EC359 reduce HDACi-mediated activation of growth-promoting genes and enhance expression of pro-apoptotic genes
To determine the mechanisms by which EC359 enhanced the potency of HDAC inhibitors, we performed RNA-seq of BT-549 cells treated with vehicle, EC359, HDACi (Vorinostat), and combination (EC359 + HDACi). Comparison of differentially regulated genes (p-adj < 0.01, |log2FC| >1) identified 6341 genes (Fig. 5a, b), which were then subdivided into 6 major clusters by unsupervised clustering (Fig. 5a, Supplementary Fig. 6a). Cluster 1 genes (1157) were synergistically upregulated, while Cluster 3 genes (1501) were synergistically repressed (Supplementary Fig. 6a). Cluster 2 genes (661) are upregulated by HDACi and somewhat suppressed by EC359; while Cluster 4 genes (266) are upregulated by EC359 and somewhat suppressed by HDACi. Cluster 6 genes (1457) are only affected by HDACi and showed little or no effect with EC359 addition; Cluster 5 genes (1299) are repressed by HDACi and showed no effect with EC359 addition (Supplementary Fig. 6a).

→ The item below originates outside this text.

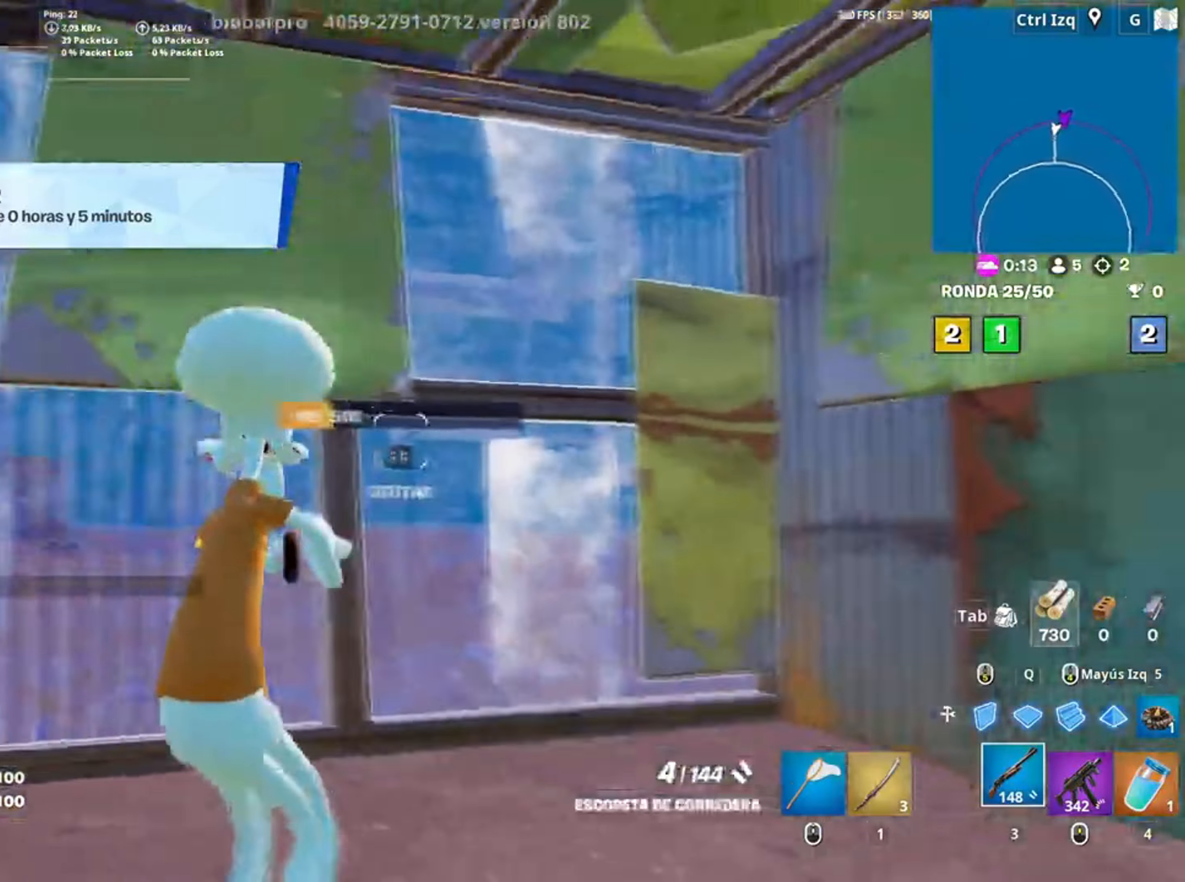
{"keys": ["w"], "mouse": ["left"], "events": [[17, "d", "down"], [50, "w", "up"], [183, "w", "down"], [283, "d", "up"], [450, "f", "down"], [450, "mouse_left", "down"], [500, "f", "up"]]}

Gene ontology (GO) analyses identified Cluster 1 genes were enriched for signaling pathways associated with the regulation of transcription, cell death, apoptosis, cellular response to stress, and cell differentiation (Fig. 5c); Cluster 3 genes were enriched for pathways of cell cycle, mitosis, cell division, and metabolic process (Fig. 5d). Accordingly, GSEA results showed enrichment of apoptosis and p53 pathways (Fig. 5e), and E2F signaling and Myc pathways (Fig. 5f) for Cluster 1 and Cluster 3 genes, respectively.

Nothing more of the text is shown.